- **Task goal**:
Repeat the records verbatim and leave the pictures out of your copy.

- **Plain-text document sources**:
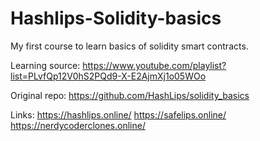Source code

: # Hashlips-Solidity-basics

My first course to learn basics of solidity smart contracts.

Learning source:
https://www.youtube.com/playlist?list=PLvfQp12V0hS2PQd9-X-E2AjmXj1o05WOo

Original repo: 
https://github.com/HashLips/solidity_basics

Links: 
https://hashlips.online/
https://safelips.online/
https://nerdycoderclones.online/
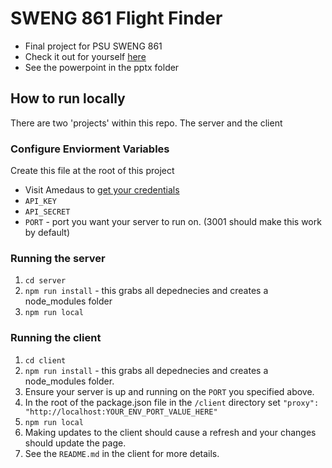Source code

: # SWENG 861 Flight Finder
- Final project for PSU SWENG 861
- Check it out for yourself [here](https://sweng-861-flight-finder.onrender.com/)
- See the powerpoint in the pptx folder

## How to run locally
There are two 'projects' within this repo. The server and the client

### Configure Enviorment Variables
Create this file at the root of this project
- Visit Amedaus to [get your credentials](https://developers.amadeus.com/get-started/get-started-with-self-service-apis-335) 
- `API_KEY`
- `API_SECRET`
- `PORT` - port you want your server to run on. 
     (3001 should make this work by default)

### Running the server
1. `cd server`
2. `npm run install` - this grabs all depednecies and creates a node_modules folder
3. `npm run local`

### Running the client
1. `cd client`
2. `npm run install` - this grabs all depednecies and creates a node_modules folder.
3. Ensure your server is up and running on the `PORT` you specified above.
4. In the root of the package.json file in the `/client` directory set `"proxy": "http://localhost:YOUR_ENV_PORT_VALUE_HERE"`
5. `npm run local`
6. Making updates to the client should cause a refresh and your changes should update the page.
7. See the `README.md` in the client for more details. 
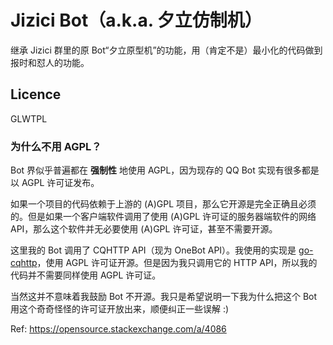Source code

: # Jizici Bot（a.k.a. 夕立仿制机）

继承 Jizici 群里的原 Bot“夕立原型机”的功能，用（肯定不是）最小化的代码做到报时和怼人的功能。

## Licence

GLWTPL

### 为什么不用 AGPL？

Bot 界似乎普遍都在 **强制性** 地使用 AGPL，因为现存的 QQ Bot 实现有很多都是以 AGPL 许可证发布。

如果一个项目的代码依赖于上游的 (A)GPL 项目，那么它开源是完全正确且必须的。但是如果一个客户端软件调用了使用 (A)GPL 许可证的服务器端软件的网络 API，那么这个软件并无必要使用 (A)GPL 许可证，甚至不需要开源。

这里我的 Bot 调用了 CQHTTP API（现为 OneBot API）。我使用的实现是 [go-cqhttp](https://github.com/Mrs4s/go-cqhttp)，使用 AGPL 许可证开源。但是因为我只调用它的 HTTP API，所以我的代码并不需要同样使用 AGPL 许可证。

当然这并不意味着我鼓励 Bot 不开源。我只是希望说明一下我为什么把这个 Bot 用这个奇奇怪怪的许可证开放出来，顺便纠正一些误解 :)

Ref: https://opensource.stackexchange.com/a/4086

- **Answer to the exercise**:
Source code

: # Hashlips-Solidity-basics

My first course to learn basics of solidity smart contracts.

Learning source:
https://www.youtube.com/playlist?list=PLvfQp12V0hS2PQd9-X-E2AjmXj1o05WOo

Original repo: 
https://github.com/HashLips/solidity_basics

Links: 
https://hashlips.online/
https://safelips.online/
https://nerdycoderclones.online/
Source code

: # SWENG 861 Flight Finder
- Final project for PSU SWENG 861
- Check it out for yourself [here](https://sweng-861-flight-finder.onrender.com/)
- See the powerpoint in the pptx folder

## How to run locally
There are two 'projects' within this repo. The server and the client

### Configure Enviorment Variables
Create this file at the root of this project
- Visit Amedaus to [get your credentials](https://developers.amadeus.com/get-started/get-started-with-self-service-apis-335) 
- `API_KEY`
- `API_SECRET`
- `PORT` - port you want your server to run on. 
     (3001 should make this work by default)

### Running the server
1. `cd server`
2. `npm run install` - this grabs all depednecies and creates a node_modules folder
3. `npm run local`

### Running the client
1. `cd client`
2. `npm run install` - this grabs all depednecies and creates a node_modules folder.
3. Ensure your server is up and running on the `PORT` you specified above.
4. In the root of the package.json file in the `/client` directory set `"proxy": "http://localhost:YOUR_ENV_PORT_VALUE_HERE"`
5. `npm run local`
6. Making updates to the client should cause a refresh and your changes should update the page.
7. See the `README.md` in the client for more details. 
Source code

: # Jizici Bot（a.k.a. 夕立仿制机）

继承 Jizici 群里的原 Bot“夕立原型机”的功能，用（肯定不是）最小化的代码做到报时和怼人的功能。

## Licence

GLWTPL

### 为什么不用 AGPL？

Bot 界似乎普遍都在 **强制性** 地使用 AGPL，因为现存的 QQ Bot 实现有很多都是以 AGPL 许可证发布。

如果一个项目的代码依赖于上游的 (A)GPL 项目，那么它开源是完全正确且必须的。但是如果一个客户端软件调用了使用 (A)GPL 许可证的服务器端软件的网络 API，那么这个软件并无必要使用 (A)GPL 许可证，甚至不需要开源。

这里我的 Bot 调用了 CQHTTP API（现为 OneBot API）。我使用的实现是 [go-cqhttp](https://github.com/Mrs4s/go-cqhttp)，使用 AGPL 许可证开源。但是因为我只调用它的 HTTP API，所以我的代码并不需要同样使用 AGPL 许可证。

当然这并不意味着我鼓励 Bot 不开源。我只是希望说明一下我为什么把这个 Bot 用这个奇奇怪怪的许可证开放出来，顺便纠正一些误解 :)

Ref: https://opensource.stackexchange.com/a/4086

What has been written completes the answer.